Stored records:
=======
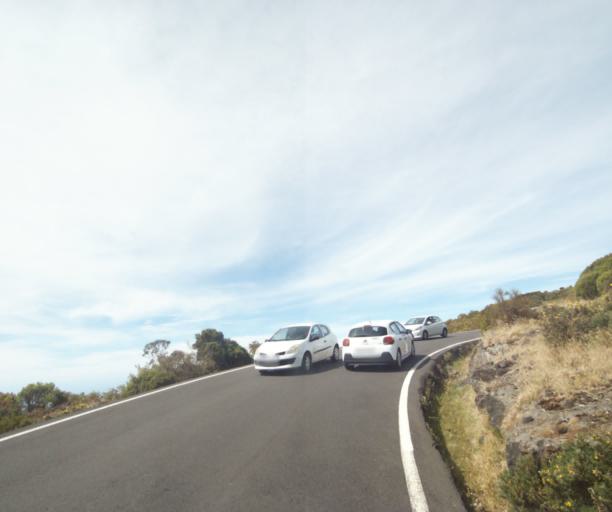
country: RE
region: Reunion
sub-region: Reunion
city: Trois-Bassins
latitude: -21.0697
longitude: 55.3845
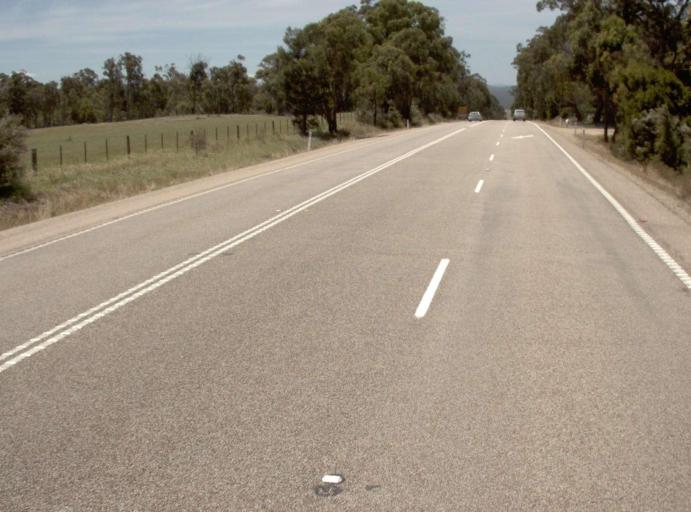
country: AU
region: Victoria
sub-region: East Gippsland
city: Bairnsdale
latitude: -37.7764
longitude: 147.6867
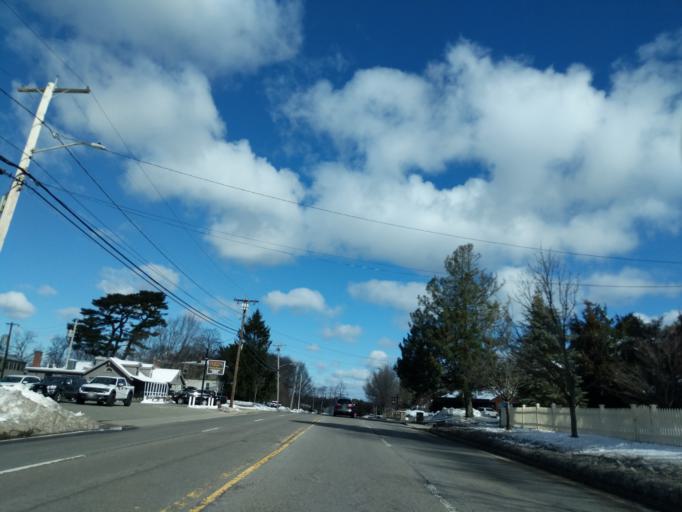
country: US
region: Massachusetts
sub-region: Norfolk County
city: Milton
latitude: 42.2286
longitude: -71.0710
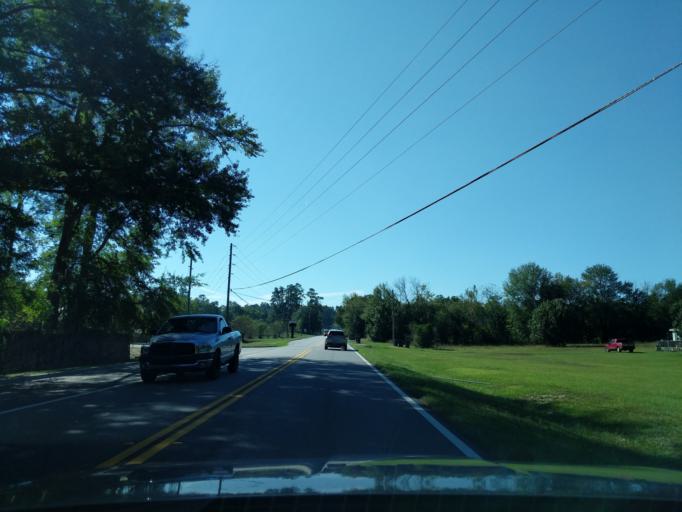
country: US
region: Georgia
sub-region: Richmond County
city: Hephzibah
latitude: 33.3401
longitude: -82.0064
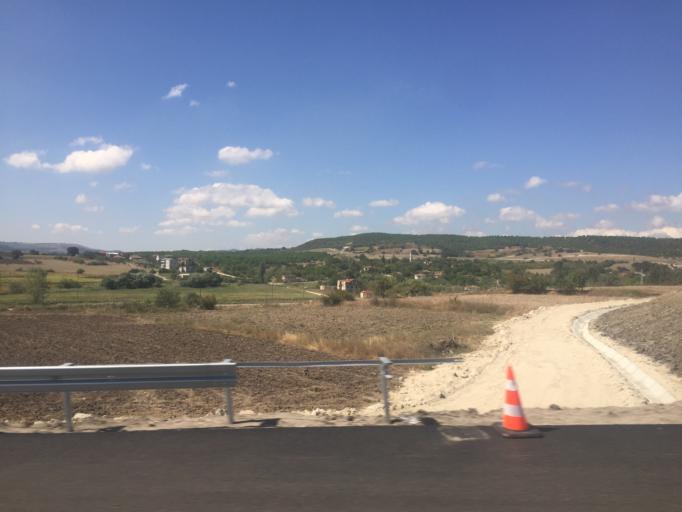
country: TR
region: Balikesir
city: Susurluk
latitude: 39.9592
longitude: 28.1661
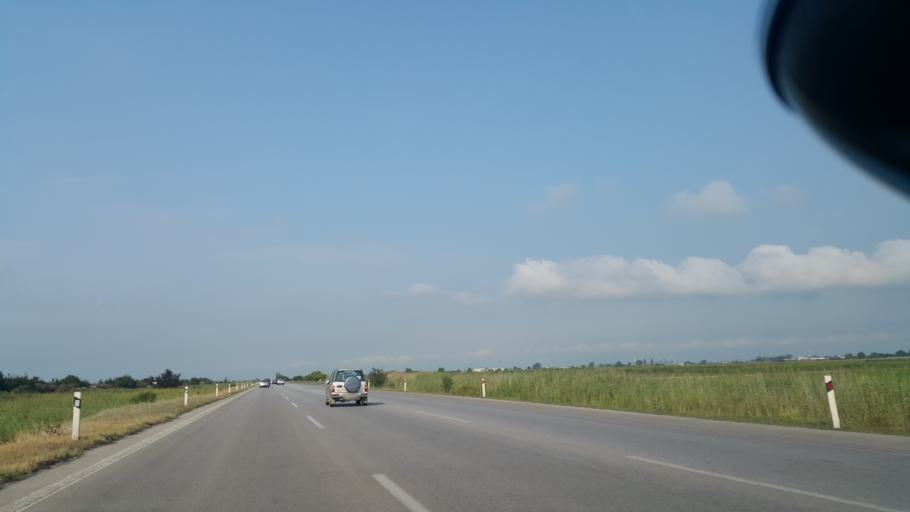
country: GR
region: Central Macedonia
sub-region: Nomos Thessalonikis
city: Sindos
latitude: 40.6351
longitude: 22.7838
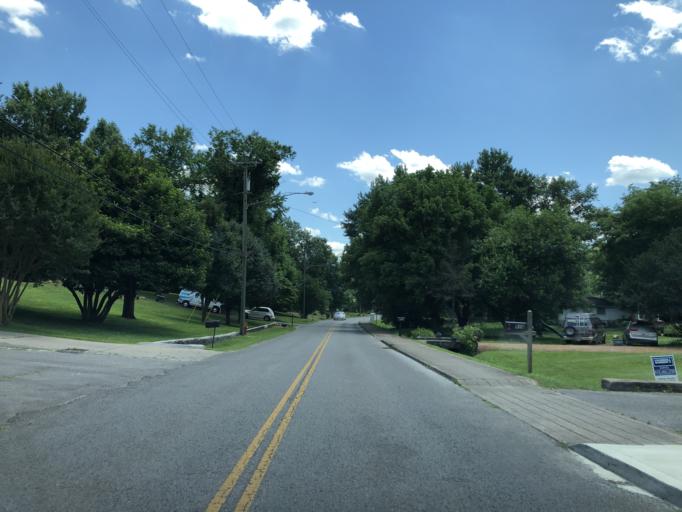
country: US
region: Tennessee
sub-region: Davidson County
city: Nashville
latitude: 36.1823
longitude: -86.7177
=======
Goal of the exercise:
Please quote all of the entries above word for word, leaving out the pictures.

Result for this exercise:
country: RE
region: Reunion
sub-region: Reunion
city: Trois-Bassins
latitude: -21.0697
longitude: 55.3845
country: AU
region: Victoria
sub-region: East Gippsland
city: Bairnsdale
latitude: -37.7764
longitude: 147.6867
country: US
region: Massachusetts
sub-region: Norfolk County
city: Milton
latitude: 42.2286
longitude: -71.0710
country: US
region: Georgia
sub-region: Richmond County
city: Hephzibah
latitude: 33.3401
longitude: -82.0064
country: TR
region: Balikesir
city: Susurluk
latitude: 39.9592
longitude: 28.1661
country: GR
region: Central Macedonia
sub-region: Nomos Thessalonikis
city: Sindos
latitude: 40.6351
longitude: 22.7838
country: US
region: Tennessee
sub-region: Davidson County
city: Nashville
latitude: 36.1823
longitude: -86.7177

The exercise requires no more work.